**What to do:** Search the listing for the string "için". Copy every line that has it.

**Input records:**

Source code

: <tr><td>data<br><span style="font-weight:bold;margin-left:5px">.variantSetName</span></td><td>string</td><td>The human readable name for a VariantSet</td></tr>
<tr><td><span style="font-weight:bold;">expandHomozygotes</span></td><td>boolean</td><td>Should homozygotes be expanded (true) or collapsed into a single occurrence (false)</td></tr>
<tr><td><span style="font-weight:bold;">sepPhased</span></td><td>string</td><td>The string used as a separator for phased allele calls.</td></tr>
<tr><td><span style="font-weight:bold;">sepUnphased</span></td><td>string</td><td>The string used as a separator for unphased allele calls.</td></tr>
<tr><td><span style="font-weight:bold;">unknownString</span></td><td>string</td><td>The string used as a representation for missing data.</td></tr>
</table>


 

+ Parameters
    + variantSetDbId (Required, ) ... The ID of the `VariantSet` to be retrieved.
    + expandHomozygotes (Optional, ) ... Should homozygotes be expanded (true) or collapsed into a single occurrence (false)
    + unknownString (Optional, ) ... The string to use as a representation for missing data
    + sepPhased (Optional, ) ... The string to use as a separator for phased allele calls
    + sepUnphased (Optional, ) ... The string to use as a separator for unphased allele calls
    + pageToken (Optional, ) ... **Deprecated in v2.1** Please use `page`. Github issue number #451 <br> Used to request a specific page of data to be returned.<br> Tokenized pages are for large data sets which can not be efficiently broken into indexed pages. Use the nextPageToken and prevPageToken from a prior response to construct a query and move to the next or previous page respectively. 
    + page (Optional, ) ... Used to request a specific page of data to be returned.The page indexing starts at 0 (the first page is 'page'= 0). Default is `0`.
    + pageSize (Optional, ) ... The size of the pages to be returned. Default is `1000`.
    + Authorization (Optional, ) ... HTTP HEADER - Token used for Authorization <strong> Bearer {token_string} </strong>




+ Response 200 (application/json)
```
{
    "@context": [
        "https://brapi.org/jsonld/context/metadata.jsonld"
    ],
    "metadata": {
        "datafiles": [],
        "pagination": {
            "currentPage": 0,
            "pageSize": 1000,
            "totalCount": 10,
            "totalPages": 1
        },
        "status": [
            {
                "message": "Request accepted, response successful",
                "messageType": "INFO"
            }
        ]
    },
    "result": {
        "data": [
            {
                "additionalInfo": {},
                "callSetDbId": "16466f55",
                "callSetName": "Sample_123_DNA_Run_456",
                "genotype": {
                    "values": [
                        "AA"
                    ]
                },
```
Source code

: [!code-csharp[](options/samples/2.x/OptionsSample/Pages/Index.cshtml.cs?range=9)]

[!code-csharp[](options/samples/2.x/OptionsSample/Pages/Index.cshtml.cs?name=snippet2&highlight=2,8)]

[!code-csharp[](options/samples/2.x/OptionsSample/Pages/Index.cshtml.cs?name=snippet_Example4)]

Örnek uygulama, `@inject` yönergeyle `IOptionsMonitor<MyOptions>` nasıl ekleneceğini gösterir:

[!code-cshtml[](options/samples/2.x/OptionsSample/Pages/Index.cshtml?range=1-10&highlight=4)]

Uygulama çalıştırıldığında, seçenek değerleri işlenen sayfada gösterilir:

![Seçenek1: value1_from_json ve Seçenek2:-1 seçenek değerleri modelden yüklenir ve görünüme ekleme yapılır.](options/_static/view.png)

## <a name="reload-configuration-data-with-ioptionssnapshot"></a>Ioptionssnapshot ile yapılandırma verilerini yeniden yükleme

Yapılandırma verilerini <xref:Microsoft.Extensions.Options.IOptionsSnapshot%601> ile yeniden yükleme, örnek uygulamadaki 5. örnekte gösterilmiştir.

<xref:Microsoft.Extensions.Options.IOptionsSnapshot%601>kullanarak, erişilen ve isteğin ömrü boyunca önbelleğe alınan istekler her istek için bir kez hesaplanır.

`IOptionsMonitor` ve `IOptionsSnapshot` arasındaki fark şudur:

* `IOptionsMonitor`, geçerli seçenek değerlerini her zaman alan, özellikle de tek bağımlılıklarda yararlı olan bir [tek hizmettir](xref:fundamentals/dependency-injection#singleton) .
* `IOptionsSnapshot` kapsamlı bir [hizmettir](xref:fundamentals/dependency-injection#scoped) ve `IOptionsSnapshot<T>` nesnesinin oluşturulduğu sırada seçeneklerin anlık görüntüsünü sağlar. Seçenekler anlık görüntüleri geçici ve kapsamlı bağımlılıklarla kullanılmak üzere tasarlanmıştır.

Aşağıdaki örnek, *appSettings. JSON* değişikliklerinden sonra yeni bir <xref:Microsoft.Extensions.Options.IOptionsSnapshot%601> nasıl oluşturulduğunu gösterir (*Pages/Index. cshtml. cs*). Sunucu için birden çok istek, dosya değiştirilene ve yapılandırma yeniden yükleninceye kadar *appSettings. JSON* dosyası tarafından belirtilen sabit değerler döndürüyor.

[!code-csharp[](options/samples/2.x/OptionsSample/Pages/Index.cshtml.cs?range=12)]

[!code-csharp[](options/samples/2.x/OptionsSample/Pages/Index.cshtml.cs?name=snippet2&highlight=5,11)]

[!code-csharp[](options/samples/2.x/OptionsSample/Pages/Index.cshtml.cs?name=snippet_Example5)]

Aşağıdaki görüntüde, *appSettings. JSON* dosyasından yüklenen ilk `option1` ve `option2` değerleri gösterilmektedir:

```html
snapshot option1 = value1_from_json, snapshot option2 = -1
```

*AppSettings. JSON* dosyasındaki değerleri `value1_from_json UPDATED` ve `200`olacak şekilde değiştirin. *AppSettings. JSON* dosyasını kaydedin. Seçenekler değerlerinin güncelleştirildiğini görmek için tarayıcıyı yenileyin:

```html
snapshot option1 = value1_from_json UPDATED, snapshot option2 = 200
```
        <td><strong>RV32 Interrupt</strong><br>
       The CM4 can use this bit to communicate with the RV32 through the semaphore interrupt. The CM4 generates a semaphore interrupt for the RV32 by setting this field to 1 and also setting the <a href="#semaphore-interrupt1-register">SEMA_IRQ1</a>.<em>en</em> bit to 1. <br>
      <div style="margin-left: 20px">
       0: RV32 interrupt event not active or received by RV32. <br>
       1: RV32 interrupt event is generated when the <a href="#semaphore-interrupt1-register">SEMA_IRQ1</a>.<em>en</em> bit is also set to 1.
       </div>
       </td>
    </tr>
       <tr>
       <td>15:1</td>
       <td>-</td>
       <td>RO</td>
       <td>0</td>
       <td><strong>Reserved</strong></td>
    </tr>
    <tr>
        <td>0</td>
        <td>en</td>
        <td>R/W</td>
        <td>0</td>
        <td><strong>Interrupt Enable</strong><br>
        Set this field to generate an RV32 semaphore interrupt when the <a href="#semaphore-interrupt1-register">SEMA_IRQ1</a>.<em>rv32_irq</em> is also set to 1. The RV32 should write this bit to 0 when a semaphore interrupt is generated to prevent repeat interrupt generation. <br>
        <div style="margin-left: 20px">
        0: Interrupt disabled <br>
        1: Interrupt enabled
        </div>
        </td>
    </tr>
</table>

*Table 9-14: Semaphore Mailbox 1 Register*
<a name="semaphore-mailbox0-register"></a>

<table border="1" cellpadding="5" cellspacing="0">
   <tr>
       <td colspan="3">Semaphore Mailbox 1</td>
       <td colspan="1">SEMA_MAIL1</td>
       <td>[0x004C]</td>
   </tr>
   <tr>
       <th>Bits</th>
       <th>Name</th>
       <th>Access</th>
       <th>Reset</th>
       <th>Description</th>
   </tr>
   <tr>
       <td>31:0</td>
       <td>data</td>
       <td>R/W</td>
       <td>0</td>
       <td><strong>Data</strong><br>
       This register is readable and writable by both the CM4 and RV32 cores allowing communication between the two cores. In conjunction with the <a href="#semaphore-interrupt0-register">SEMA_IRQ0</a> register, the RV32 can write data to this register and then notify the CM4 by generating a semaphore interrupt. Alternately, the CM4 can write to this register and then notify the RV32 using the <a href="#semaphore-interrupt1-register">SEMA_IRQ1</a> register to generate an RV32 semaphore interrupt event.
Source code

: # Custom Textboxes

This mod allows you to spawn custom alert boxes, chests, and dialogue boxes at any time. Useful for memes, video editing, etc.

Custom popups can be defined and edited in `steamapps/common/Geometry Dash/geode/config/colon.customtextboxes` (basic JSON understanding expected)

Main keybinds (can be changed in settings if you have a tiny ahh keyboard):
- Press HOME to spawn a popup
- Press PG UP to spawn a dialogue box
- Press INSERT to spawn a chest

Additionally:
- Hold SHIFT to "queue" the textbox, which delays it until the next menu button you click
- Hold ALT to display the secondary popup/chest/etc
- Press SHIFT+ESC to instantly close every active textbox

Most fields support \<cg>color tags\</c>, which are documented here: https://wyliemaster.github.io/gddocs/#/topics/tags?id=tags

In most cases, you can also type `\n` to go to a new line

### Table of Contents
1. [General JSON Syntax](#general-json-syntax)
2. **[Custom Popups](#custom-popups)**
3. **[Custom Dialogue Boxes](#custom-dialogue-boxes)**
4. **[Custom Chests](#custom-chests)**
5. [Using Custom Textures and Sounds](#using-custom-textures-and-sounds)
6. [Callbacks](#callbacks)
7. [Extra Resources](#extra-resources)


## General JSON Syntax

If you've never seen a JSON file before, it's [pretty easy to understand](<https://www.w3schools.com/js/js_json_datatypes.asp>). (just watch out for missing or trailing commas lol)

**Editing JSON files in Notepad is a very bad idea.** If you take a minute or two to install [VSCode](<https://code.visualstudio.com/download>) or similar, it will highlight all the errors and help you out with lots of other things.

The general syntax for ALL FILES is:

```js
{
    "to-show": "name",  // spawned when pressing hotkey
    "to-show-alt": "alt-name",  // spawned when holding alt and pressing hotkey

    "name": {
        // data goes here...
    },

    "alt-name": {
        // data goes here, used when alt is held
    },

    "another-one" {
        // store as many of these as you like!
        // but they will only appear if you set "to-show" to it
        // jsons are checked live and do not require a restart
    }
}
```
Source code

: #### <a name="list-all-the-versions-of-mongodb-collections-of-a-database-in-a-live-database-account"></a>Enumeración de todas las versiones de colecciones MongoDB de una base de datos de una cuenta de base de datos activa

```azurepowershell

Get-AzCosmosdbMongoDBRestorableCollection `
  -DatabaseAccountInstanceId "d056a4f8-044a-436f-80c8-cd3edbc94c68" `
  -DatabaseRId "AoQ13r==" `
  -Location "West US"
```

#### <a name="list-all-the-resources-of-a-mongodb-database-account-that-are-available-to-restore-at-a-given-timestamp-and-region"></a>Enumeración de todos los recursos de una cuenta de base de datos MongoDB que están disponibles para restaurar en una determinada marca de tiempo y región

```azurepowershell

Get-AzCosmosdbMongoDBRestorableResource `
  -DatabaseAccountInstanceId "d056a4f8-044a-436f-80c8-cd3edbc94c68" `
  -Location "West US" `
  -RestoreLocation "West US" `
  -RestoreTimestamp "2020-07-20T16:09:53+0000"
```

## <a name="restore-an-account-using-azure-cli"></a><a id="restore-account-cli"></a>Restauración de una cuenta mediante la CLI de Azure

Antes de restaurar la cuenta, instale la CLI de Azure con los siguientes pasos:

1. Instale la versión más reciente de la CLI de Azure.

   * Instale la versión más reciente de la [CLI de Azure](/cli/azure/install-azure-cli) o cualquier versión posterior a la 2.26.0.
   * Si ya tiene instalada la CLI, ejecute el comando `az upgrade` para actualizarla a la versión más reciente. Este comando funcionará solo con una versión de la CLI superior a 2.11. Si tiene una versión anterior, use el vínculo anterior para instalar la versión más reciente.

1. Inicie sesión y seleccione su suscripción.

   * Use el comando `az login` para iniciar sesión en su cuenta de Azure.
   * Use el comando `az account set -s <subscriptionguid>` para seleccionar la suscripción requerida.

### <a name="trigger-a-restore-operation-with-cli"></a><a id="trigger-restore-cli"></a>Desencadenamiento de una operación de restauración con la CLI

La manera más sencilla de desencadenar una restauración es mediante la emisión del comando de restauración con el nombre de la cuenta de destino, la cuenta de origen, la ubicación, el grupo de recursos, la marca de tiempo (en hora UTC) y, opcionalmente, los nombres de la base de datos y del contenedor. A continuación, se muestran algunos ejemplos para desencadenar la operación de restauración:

**Answer to this task:**
<xref:Microsoft.Extensions.Options.IOptionsSnapshot%601>kullanarak, erişilen ve isteğin ömrü boyunca önbelleğe alınan istekler her istek için bir kez hesaplanır.
Aşağıdaki örnek, *appSettings. JSON* değişikliklerinden sonra yeni bir <xref:Microsoft.Extensions.Options.IOptionsSnapshot%601> nasıl oluşturulduğunu gösterir (*Pages/Index. cshtml. cs*). Sunucu için birden çok istek, dosya değiştirilene ve yapılandırma yeniden yükleninceye kadar *appSettings. JSON* dosyası tarafından belirtilen sabit değerler döndürüyor.
*AppSettings. JSON* dosyasındaki değerleri `value1_from_json UPDATED` ve `200`olacak şekilde değiştirin. *AppSettings. JSON* dosyasını kaydedin. Seçenekler değerlerinin güncelleştirildiğini görmek için tarayıcıyı yenileyin:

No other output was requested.